Stage: 一个Job包含多个Stage,Stage之间的边界是一个Shuffle的过程,在DAG中上游的Stage将计算结果输出后,下游的Stage获取结果后才能进行计算。在Spark中有两类Stage,一类是ShuffleMapStage,用于为shuffle输出结果,另一类是ResultStage,是DAG中最后的一个Stage,用于输出计算结果。如果多个Job共享一个RDD,则Stage也可以在多个Job之间共享。
Task: 一个独立的计算单元,一个Stage可以包含多个Task,每一个Stage内的Task负责在同一个RDD的不同partition上运行相同的函数。
从runJob开始吧
在RDD执行一个action的操作后最终都会调用DAGScheduler的runJob方法开始执行作业,runJob的代码如下:
def runJob[T, U](
rdd: RDD[T],
func: (TaskContext, Iterator[T]) => U,
partitions: Seq[Int],
callSite: CallSite,
resultHandler: (Int, U) => Unit,
properties: Properties): Unit = {
val start = System.nanoTime
val waiter = submitJob(rdd, func, partitions, callSite, resultHandler, properties)
ThreadUtils.awaitReady(waiter.completionFuture, Duration.Inf)
waiter.completionFuture.value.get match {
case scala.util.Success(_) =>
logInfo("Job %d finished: %s, took %f s".format
(waiter.jobId, callSite.shortForm, (System.nanoTime - start) / 1e9))
case scala.util.Failure(exception) =>
logInfo("Job %d failed: %s, took %f s".format
(waiter.jobId, callSite.shortForm, (System.nanoTime - start) / 1e9))
// SPARK-8644: Include user stack trace in exceptions coming from DAGScheduler.
val callerStackTrace = Thread.currentThread().getStackTrace.tail
exception.setStackTrace(exception.getStackTrace ++ callerStackTrace)
throw exception
}
}
这个方法传入了要计算的RDD,计算函数 func,需要在RDD的哪些partition上计算,结果处理函数resultHandler,配置项信息等,调用SubmitJob函数,该函数返回了一个waiter对象用于异步等待计算结果返回。因此重点在于submitJob之中。
submitJob的代码如下:
def submitJob[T, U](
rdd: RDD[T],
func: (TaskContext, Iterator[T]) => U,
partitions: Seq[Int],
callSite: CallSite,
resultHandler: (Int, U) => Unit,
properties: Properties): JobWaiter[U] = {
// Check to make sure we are not launching a task on a partition that does not exist.

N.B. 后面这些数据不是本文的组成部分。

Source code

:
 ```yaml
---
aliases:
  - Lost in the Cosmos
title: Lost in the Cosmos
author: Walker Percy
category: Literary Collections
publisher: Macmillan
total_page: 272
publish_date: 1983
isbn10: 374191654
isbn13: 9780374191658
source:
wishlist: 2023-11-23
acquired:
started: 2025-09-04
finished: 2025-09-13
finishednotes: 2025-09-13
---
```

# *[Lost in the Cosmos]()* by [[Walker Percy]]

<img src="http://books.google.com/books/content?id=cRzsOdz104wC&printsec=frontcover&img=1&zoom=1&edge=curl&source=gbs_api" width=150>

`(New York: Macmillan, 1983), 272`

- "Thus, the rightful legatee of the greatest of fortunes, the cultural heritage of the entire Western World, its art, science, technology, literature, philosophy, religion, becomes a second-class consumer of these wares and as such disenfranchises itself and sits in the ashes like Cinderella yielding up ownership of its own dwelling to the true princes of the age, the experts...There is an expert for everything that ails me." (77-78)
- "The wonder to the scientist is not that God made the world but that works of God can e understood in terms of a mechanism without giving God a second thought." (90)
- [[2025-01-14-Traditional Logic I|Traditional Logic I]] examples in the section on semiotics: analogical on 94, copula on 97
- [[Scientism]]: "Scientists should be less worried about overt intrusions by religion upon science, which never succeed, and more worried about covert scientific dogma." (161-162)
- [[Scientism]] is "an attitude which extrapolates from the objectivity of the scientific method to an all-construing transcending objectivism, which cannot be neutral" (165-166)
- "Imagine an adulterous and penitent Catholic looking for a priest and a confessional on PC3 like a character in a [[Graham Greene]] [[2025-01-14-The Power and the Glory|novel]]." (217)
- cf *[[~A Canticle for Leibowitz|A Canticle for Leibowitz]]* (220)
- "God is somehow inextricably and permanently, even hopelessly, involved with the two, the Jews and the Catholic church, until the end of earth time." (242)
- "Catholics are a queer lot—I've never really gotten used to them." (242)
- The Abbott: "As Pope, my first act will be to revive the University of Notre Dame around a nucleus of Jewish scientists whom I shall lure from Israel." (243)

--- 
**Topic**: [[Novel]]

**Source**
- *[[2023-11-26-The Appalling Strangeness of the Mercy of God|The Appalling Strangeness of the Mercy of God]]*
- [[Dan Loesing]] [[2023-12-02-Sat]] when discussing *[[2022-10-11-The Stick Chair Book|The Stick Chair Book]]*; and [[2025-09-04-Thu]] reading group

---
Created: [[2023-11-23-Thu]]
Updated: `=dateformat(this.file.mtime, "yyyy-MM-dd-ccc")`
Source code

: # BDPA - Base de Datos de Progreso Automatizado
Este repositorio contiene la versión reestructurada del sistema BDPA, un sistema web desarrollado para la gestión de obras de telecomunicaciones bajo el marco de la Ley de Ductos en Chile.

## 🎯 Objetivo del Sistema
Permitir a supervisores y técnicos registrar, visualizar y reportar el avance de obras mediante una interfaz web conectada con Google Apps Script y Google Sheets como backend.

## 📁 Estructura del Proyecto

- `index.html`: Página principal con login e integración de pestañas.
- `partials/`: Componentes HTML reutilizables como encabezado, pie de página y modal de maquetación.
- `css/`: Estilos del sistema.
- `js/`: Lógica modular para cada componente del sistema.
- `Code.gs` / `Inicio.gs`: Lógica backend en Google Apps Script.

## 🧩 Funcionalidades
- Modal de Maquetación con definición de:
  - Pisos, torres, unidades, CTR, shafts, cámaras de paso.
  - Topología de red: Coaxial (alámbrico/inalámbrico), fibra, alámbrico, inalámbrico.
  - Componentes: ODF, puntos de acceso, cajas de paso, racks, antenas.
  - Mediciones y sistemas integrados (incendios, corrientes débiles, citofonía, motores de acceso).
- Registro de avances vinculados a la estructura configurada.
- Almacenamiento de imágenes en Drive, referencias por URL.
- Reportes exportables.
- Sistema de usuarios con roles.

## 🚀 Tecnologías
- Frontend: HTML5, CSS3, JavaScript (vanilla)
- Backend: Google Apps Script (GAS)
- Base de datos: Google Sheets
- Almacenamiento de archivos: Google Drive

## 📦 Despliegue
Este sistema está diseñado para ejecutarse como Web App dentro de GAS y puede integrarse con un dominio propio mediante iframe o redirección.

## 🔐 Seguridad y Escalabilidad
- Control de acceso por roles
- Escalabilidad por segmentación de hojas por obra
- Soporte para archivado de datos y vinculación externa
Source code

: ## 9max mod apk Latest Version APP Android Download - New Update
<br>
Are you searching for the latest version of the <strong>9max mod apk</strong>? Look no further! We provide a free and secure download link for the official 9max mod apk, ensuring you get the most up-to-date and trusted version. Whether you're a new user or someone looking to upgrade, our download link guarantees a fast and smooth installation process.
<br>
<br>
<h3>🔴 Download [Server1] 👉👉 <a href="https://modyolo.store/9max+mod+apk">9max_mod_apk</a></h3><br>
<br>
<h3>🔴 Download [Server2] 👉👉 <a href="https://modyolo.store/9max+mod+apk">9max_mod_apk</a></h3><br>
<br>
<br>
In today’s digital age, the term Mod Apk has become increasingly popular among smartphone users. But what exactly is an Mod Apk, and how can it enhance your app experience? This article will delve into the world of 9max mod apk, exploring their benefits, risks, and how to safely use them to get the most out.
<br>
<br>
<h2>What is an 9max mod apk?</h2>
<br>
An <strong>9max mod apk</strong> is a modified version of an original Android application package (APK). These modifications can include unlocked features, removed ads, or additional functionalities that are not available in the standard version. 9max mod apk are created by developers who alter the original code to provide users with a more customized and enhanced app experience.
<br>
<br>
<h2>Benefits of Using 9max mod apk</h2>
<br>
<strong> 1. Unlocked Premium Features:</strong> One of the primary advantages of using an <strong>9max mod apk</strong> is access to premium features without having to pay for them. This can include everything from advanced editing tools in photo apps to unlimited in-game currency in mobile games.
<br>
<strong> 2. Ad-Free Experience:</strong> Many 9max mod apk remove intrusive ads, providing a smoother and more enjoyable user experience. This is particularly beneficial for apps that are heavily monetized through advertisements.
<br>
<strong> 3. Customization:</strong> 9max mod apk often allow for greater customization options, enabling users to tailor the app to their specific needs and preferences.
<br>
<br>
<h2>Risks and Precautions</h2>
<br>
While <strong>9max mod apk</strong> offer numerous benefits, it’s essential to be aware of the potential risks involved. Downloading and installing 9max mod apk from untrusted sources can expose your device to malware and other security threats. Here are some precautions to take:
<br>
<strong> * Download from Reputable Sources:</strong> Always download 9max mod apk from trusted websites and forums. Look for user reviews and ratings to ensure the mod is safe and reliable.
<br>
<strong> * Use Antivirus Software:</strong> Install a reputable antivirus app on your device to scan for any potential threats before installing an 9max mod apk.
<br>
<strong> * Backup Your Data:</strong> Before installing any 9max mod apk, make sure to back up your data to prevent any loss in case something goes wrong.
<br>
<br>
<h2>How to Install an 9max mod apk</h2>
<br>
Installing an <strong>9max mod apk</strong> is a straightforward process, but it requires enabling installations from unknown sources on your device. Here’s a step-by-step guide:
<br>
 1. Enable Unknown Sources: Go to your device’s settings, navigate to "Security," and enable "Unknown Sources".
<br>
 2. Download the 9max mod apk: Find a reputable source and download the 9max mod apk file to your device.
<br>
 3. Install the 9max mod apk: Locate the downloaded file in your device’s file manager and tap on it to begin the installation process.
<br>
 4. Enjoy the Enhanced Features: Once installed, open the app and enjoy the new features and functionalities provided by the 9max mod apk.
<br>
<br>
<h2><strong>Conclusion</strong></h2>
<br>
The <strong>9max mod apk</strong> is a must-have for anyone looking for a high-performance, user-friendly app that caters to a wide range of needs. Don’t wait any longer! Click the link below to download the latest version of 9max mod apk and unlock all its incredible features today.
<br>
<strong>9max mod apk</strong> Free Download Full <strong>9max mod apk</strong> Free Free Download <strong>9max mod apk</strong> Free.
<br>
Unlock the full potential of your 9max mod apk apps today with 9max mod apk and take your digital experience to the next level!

val maxPartitions = rdd.partitions.length
partitions.find(p => p >= maxPartitions || p < 0).foreach { p =>
throw new IllegalArgumentException(
"Attempting to access a non-existent partition: " + p + ". " +
"Total number of partitions: " + maxPartitions)
}
val jobId = nextJobId.getAndIncrement()
if (partitions.size == 0) {
// Return immediately if the job is running 0 tasks
return new JobWaiter[U](this, jobId, 0, resultHandler)
}
assert(partitions.size > 0)
val func2 = func.asInstanceOf[(TaskContext, Iterator[_]) => _]

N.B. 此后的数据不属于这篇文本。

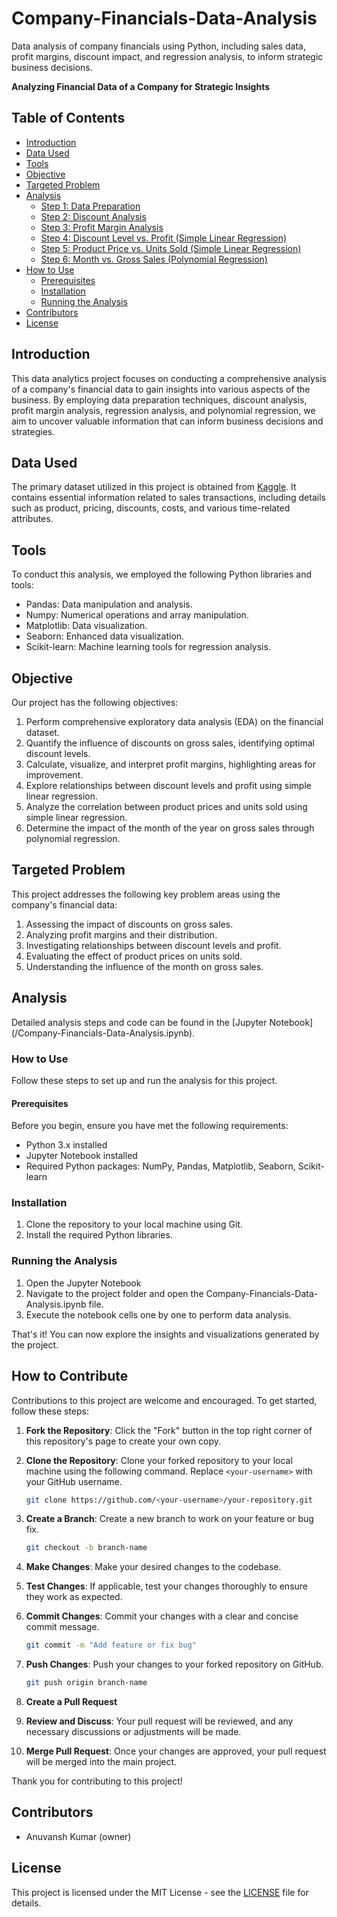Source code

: # Company-Financials-Data-Analysis
Data analysis of company financials using Python, including sales data, profit margins, discount impact, and regression analysis, to inform strategic business decisions.

**Analyzing Financial Data of a Company for Strategic Insights**

## Table of Contents

- [Introduction](#introduction)
- [Data Used](#data-used)
- [Tools](#tools)
- [Objective](#objective)
- [Targeted Problem](#targeted-problem)
- [Analysis](#analysis)
  - [Step 1: Data Preparation](#step-1-data-preparation)
  - [Step 2: Discount Analysis](#step-2-discount-analysis)
  - [Step 3: Profit Margin Analysis](#step-3-profit-margin-analysis)
  - [Step 4: Discount Level vs. Profit (Simple Linear Regression)](#step-4-discount-level-vs-profit-simple-linear-regression)
  - [Step 5: Product Price vs. Units Sold (Simple Linear Regression)](#step-5-product-price-vs-units-sold-simple-linear-regression)
  - [Step 6: Month vs. Gross Sales (Polynomial Regression)](#step-6-month-vs-gross-sales-polynomial-regression)
- [How to Use](#how-to-use)
  - [Prerequisites](#prerequisites)
  - [Installation](#installation)
  - [Running the Analysis](#running-the-analysis)
- [Contributors](#contributors)
- [License](#license)

## Introduction

This data analytics project focuses on conducting a comprehensive analysis of a company's financial data to gain insights into various aspects of the business. By employing data preparation techniques, discount analysis, profit margin analysis, regression analysis, and polynomial regression, we aim to uncover valuable information that can inform business decisions and strategies.

## Data Used

The primary dataset utilized in this project is obtained from [Kaggle](https://www.kaggle.com/datasets/atharvaarya25/financials). It contains essential information related to sales transactions, including details such as product, pricing, discounts, costs, and various time-related attributes.

## Tools

To conduct this analysis, we employed the following Python libraries and tools:

- Pandas: Data manipulation and analysis.
- Numpy: Numerical operations and array manipulation.
- Matplotlib: Data visualization.
- Seaborn: Enhanced data visualization.
- Scikit-learn: Machine learning tools for regression analysis.

## Objective

Our project has the following objectives:

1. Perform comprehensive exploratory data analysis (EDA) on the financial dataset.
2. Quantify the influence of discounts on gross sales, identifying optimal discount levels.
3. Calculate, visualize, and interpret profit margins, highlighting areas for improvement.
4. Explore relationships between discount levels and profit using simple linear regression.
5. Analyze the correlation between product prices and units sold using simple linear regression.
6. Determine the impact of the month of the year on gross sales through polynomial regression.

## Targeted Problem

This project addresses the following key problem areas using the company's financial data:

1. Assessing the impact of discounts on gross sales.
2. Analyzing profit margins and their distribution.
3. Investigating relationships between discount levels and profit.
4. Evaluating the effect of product prices on units sold.
5. Understanding the influence of the month on gross sales.

## Analysis

Detailed analysis steps and code can be found in the [Jupyter Notebook] (/Company-Financials-Data-Analysis.ipynb).

### How to Use

Follow these steps to set up and run the analysis for this project.

#### Prerequisites

Before you begin, ensure you have met the following requirements:

- Python 3.x installed
- Jupyter Notebook installed
- Required Python packages: NumPy, Pandas, Matplotlib, Seaborn, Scikit-learn

### Installation

1. Clone the repository to your local machine using Git.
2. Install the required Python libraries.

### Running the Analysis

1. Open the Jupyter Notebook
2. Navigate to the project folder and open the Company-Financials-Data-Analysis.ipynb file.
3. Execute the notebook cells one by one to perform data analysis.

That's it! You can now explore the insights and visualizations generated by the project.

## How to Contribute

Contributions to this project are welcome and encouraged. To get started, follow these steps:

1. **Fork the Repository**: Click the "Fork" button in the top right corner of this repository's page to create your own copy.

2. **Clone the Repository**: Clone your forked repository to your local machine using the following command. Replace `<your-username>` with your GitHub username.

    ```bash
    git clone https://github.com/<your-username>/your-repository.git
    ```

3. **Create a Branch**: Create a new branch to work on your feature or bug fix.

    ```bash
    git checkout -b branch-name
    ```

4. **Make Changes**: Make your desired changes to the codebase.

5. **Test Changes**: If applicable, test your changes thoroughly to ensure they work as expected.

6. **Commit Changes**: Commit your changes with a clear and concise commit message.

    ```bash
    git commit -m "Add feature or fix bug"
    ```

7. **Push Changes**: Push your changes to your forked repository on GitHub.

    ```bash
    git push origin branch-name
    ```

8. **Create a Pull Request**

9. **Review and Discuss**: Your pull request will be reviewed, and any necessary discussions or adjustments will be made.

10. **Merge Pull Request**: Once your changes are approved, your pull request will be merged into the main project.

Thank you for contributing to this project!

## Contributors

- Anuvansh Kumar (owner)

## License

This project is licensed under the MIT License - see the [LICENSE](LICENSE) file for details.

val waiter = new JobWaiter(this, jobId, partitions.size, resultHandler)
eventProcessLoop.post(JobSubmitted(
jobId, rdd, func2, partitions.toArray, callSite, waiter,
SerializationUtils.clone(properties)))
waiter
}
这段代码主要包括判断partition 的index是否越界,生成JobID,生成waiter对象,将JobSubmitted事件提交到事件处理对列eventProcessLoop中,因此需要重点看这个队列是怎样处理JobSubmitted事件的。

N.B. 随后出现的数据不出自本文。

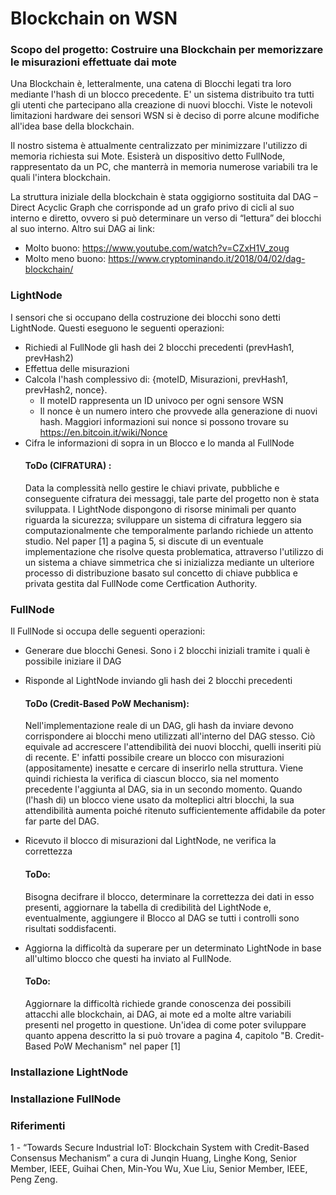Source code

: # Blockchain on WSN

### Scopo del progetto: Costruire una Blockchain per memorizzare le misurazioni effettuate dai mote

Una Blockchain è, letteralmente, una catena di Blocchi legati tra loro mediante l'hash di un blocco precedente. E' un sistema distribuito tra tutti gli utenti che partecipano alla creazione di nuovi blocchi.
Viste le notevoli limitazioni hardware dei sensori WSN si è deciso di porre alcune modifiche all'idea base della blockchain.

Il nostro sistema è attualmente centralizzato per minimizzare l'utilizzo di memoria richiesta sui Mote. Esisterà un dispositivo detto FullNode, rappresentato da un PC, che manterrà in memoria numerose variabili tra le quali l'intera blockchain.

La struttura iniziale della blockchain è stata oggigiorno sostituita dal DAG – Direct Acyclic Graph che corrisponde ad un grafo privo di cicli al suo interno e diretto, ovvero si può determinare un verso di “lettura” dei blocchi al suo interno. Altro sui DAG ai link:
 - Molto buono: <https://www.youtube.com/watch?v=CZxH1V_zoug> 
 - Molto meno buono: <https://www.cryptominando.it/2018/04/02/dag-blockchain/> 

### LightNode
I sensori che si occupano della costruzione dei blocchi sono detti LightNode. Questi eseguono le seguenti operazioni:
 - Richiedi al FullNode gli hash dei 2 blocchi precedenti (prevHash1, prevHash2)
 - Effettua delle misurazioni 
 - Calcola l'hash complessivo di: {moteID, Misurazioni,  prevHash1,  prevHash2, nonce}.
   - Il moteID rappresenta un ID univoco per ogni sensore WSN
   - Il nonce è un numero intero che provvede alla generazione di nuovi hash. Maggiori informazioni sui nonce si possono trovare su <https://en.bitcoin.it/wiki/Nonce> 
 - Cifra le informazioni di sopra in un Blocco e lo manda al FullNode
    #### ToDo (CIFRATURA) :
    Data la complessità nello gestire le chiavi private, pubbliche e conseguente cifratura dei messaggi, tale parte del progetto non è stata sviluppata. I LightNode dispongono di risorse minimali per quanto riguarda la sicurezza; sviluppare un sistema di cifratura leggero sia computazionalmente che temporalmente parlando richiede un attento studio.
    Nel paper [1] a pagina 5, si discute di un eventuale implementazione che risolve questa problematica, attraverso l'utilizzo di un sistema a chiave simmetrica che si inizializza mediante un ulteriore processo di distribuzione basato sul concetto di chiave pubblica e privata gestita dal FullNode come Certfication Authority.  

### FullNode
Il FullNode si occupa delle seguenti operazioni:
 - Generare due blocchi Genesi. Sono i 2 blocchi iniziali tramite i quali è possibile iniziare il DAG
 - Risponde al LightNode inviando gli hash dei 2 blocchi precedenti
   #### ToDo (Credit-Based PoW Mechanism):
   Nell'implementazione reale di un DAG, gli hash da inviare devono corrispondere ai blocchi meno utilizzati all'interno del DAG stesso.    Ciò equivale ad accrescere l'attendibilità dei nuovi blocchi, quelli inseriti più di recente. E' infatti possibile creare un blocco      con misurazioni (appositamente) inesatte e cercare di inserirlo nella struttura. Viene quindi richiesta la verifica di ciascun          blocco, sia nel momento precedente l'aggiunta al DAG, sia in un secondo momento. Quando (l'hash di) un blocco viene usato da            molteplici altri blocchi, la sua attendibilità aumenta poiché ritenuto sufficientemente affidabile da poter far parte del DAG.
 
 - Ricevuto il blocco di misurazioni dal LightNode, ne verifica la correttezza
   #### ToDo:
   Bisogna decifrare il blocco, determinare la correttezza dei dati in esso presenti, aggiornare la tabella di credibilità del LightNode    e, eventualmente, aggiungere il Blocco al DAG se tutti i controlli sono risultati soddisfacenti.

 - Aggiorna la difficoltà da superare per un determinato LightNode in base all'ultimo blocco che questi ha inviato al FullNode.
   #### ToDo:
   Aggiornare la difficoltà richiede grande conoscenza dei possibili attacchi alle blockchain, ai DAG, ai mote ed a molte altre            variabili presenti nel progetto in questione. Un'idea di come poter sviluppare quanto appena descritto la si può trovare a pagina 4,    capitolo "B. Credit-Based PoW Mechanism" nel paper [1]
   
   
### Installazione LightNode

### Installazione FullNode
   
### Riferimenti   
1 - “Towards Secure Industrial IoT: Blockchain System with Credit-Based Consensus Mechanism” a cura di Junqin Huang, Linghe Kong, Senior Member, IEEE, Guihai Chen, Min-You Wu, Xue Liu, Senior Member, IEEE, Peng Zeng.
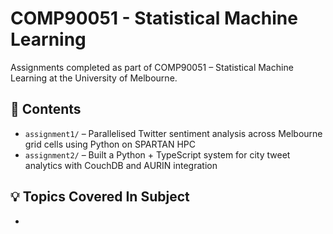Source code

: # COMP90051 - Statistical Machine Learning

Assignments completed as part of COMP90051 – Statistical Machine Learning at the University of Melbourne.

## 📝 Contents

- `assignment1/` – Parallelised Twitter sentiment analysis across Melbourne grid cells using Python on SPARTAN HPC
- `assignment2/` – Built a Python + TypeScript system for city tweet analytics with CouchDB and AURIN integration

## 💡 Topics Covered In Subject

-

eventProcessLoop是一个DAGSchedulerEventProcessLoop对象,DAGSchedulerEventProcessLoop负责接收事件,并在一个Daemon线程中异步的按照FIFO的顺序处理这些事件。事件处理的主体逻辑在doOnReceive中,该方法中对JobSubmitted的处理方式是调用DAGScheduler的handleJobSubmitted方法,因此视线需要转移到handleJobSubmitted上来:
private[scheduler] def handleJobSubmitted(jobId: Int,
finalRDD: RDD[_],
func: (TaskContext, Iterator[_]) => _,
partitions: Array[Int],
callSite: CallSite,
listener: JobListener,
properties: Properties) {
var finalStage: ResultStage = null
try {
finalStage = createResultStage(finalRDD, func, partitions, jobId, callSite)
} catch {
case e: Exception =>
listener.jobFailed(e)
return
}
val job = new ActiveJob(jobId, finalStage, callSite, listener, properties)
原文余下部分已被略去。